Master Classes
Take Your Practice Further
Master Classes at Anderson Ranch Arts Center are highly selective, limited-enrollment workshops which provide advanced students with even greater access to world-renowned artists and educators. These rigorous classes are geared toward professional and committed artists who want to take their work to the next level with mentoring from master teachers, but who may not have the time for a years-long committed mentorship or residency. In the interest of continuity, some Master Classes also offer additional virtual sessions following the in-person summer workshop. Master classes require a portfolio review for admission.
Concentrating on aesthetic, technical and conceptual development, classes specifically address how to improve one’s work through group discussions, individual sessions with the instructor and studio time. Students dive deeply into the dynamics of their art-making and medium. The goal is to unleash a student’s potential with rigor and exploration, direction and critique. Our Master Classes are a dynamic new offering as well as an essential addition to our artistic programs.
2023 Master Class Faculty

Linda Geary
Linda Geary is professor/chair of painting at California College of the Arts in San Francisco. Her permanent mosaic, River, was installed at the San Francisco International Airport in 2021. Linda is a painter who lives and works in Oakland.

Kris Graves
Kris Graves is an artist and publisher based in New York and California. He creates artwork that deals with societal problems and uses art as a means to inform people about cultural issues. Using a mix of conceptual and documentary practices, he photographs the subtleties of societal power and its impact on the built environment, exploring how capitalism and power have shaped countries—and how that can be seen and experienced in everyday life.

Brent Howard
Brent Howard is a sculptor based out of the Woodlands, Texas. His recent work examines the alchemic notion of environment and materiality, along with their storied past and present state, to transmute the past, within the auratic present. Howard’s most recent work explores the essence of individual materiality and poiesis through alabaster, marble, metal, and fiberglass.
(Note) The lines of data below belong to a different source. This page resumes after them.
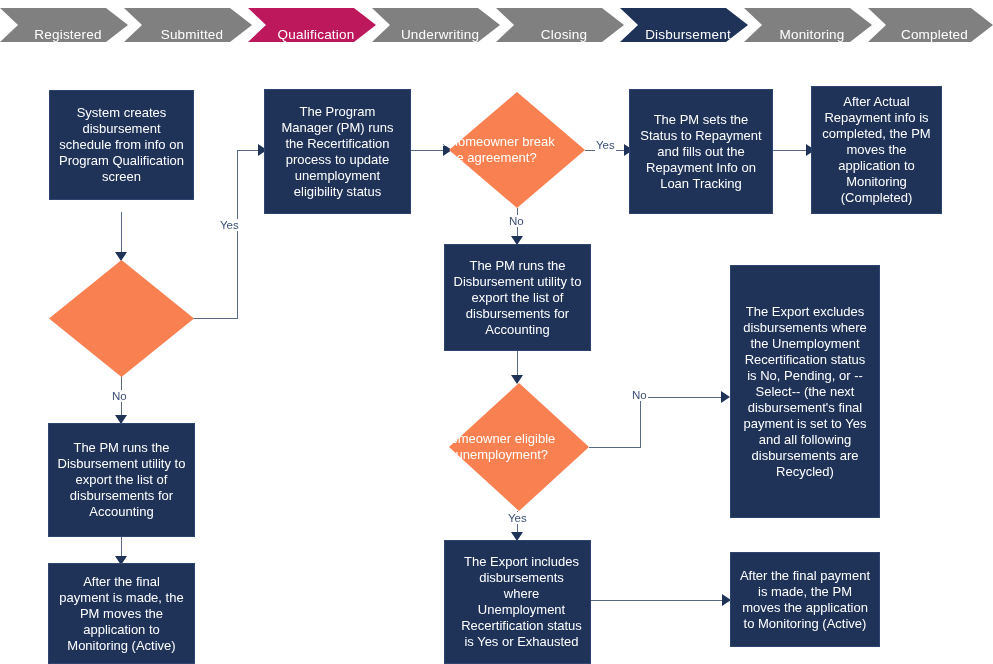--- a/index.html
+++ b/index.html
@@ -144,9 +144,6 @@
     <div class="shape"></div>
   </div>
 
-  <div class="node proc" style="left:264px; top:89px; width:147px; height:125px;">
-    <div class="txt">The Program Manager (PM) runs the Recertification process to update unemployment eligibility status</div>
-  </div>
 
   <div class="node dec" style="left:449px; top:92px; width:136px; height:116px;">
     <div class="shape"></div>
He was core faculty in the Sculpture department at the Yale School of Art and taught at Skowhegan Artist Residency as well as longtime assistant to Louise Bourgeois.

Whitney Johnson
Whitney Johnson is the director of visuals and immersive experiences at National Geographic. Prior to joining the magazine, she was the Director of Photography at The New Yorker, where her work was widely recognized, earning awards from the American Society of Magazine Editors, Awards of Excellence from the Society of Publication Designers, and a Peabody.

Liz Larner
Liz Larner attended the California Institute of the Arts, where she received her BFA. An inventor of new forms, she explores and extends the conditions and possibilities of sculpture in her work, which has been presented in numerous solo museum exhibitions. Liz was recently the subject of two major exhibitions, Don’t put it back like it was, at the Walker Art Center, Minneapolis, and Sculpture Center, Long Island City, and below above, at Kunsthalle Zürich.

Meleko Mokgosi
Meleko Mokgosi—born in Francistown, Botswana and living and working in Wellesley, MA—is an artist, Associate Professor and director of graduate studies at the Yale School of Art, and director of the Interdisciplinary Art and Theory Program. He received his MFA from the Interdisciplinary Studio Program at the University of California Los Angeles in 2011. He participated in the Rauschenberg Residency at the Robert Rauschenberg Foundation, Captiva, FL in 2015, and the Artist in Residence Program at the Studio Museum in Harlem, New York, NY in 2012.

Judy Pfaff
Judy Pfaff creates work that spans disciplines and eschews definition, and is often cited as a pioneer of installation-art. She has received many awards including the International Sculpture Center’s Lifetime Achievement Award (2014), the MacArthur Foundation Award (2004), and the Guggenheim Fellowship (1983). Judy lives and works in Tivoli, New York.

Brian Shure
Master Printer and Director, Anderson Ranch Editions
Brian Shure is represented by Planthouse Gallery in New York, where he curated the 2018 show Bathing. He has taught at RISD, Brown and Cornell and conducted classes in China, Japan, Mexico & Germany. He is Master Printer, Director of Anderson Ranch Editions at Anderson Ranch.

Dr. Deborah Willis
Deborah Willis is a professor and Chair of the Department of Photography and Imaging at New York University and director of NYU’s Center for Black Visual Culture. She teaches courses on photography and imaging, iconicity, and cultural histories visualizing the black body, women, and gender. Her research examines photography’s multifaceted histories, visual culture, photographic history of slavery and emancipation, contemporary women photographers, and beauty.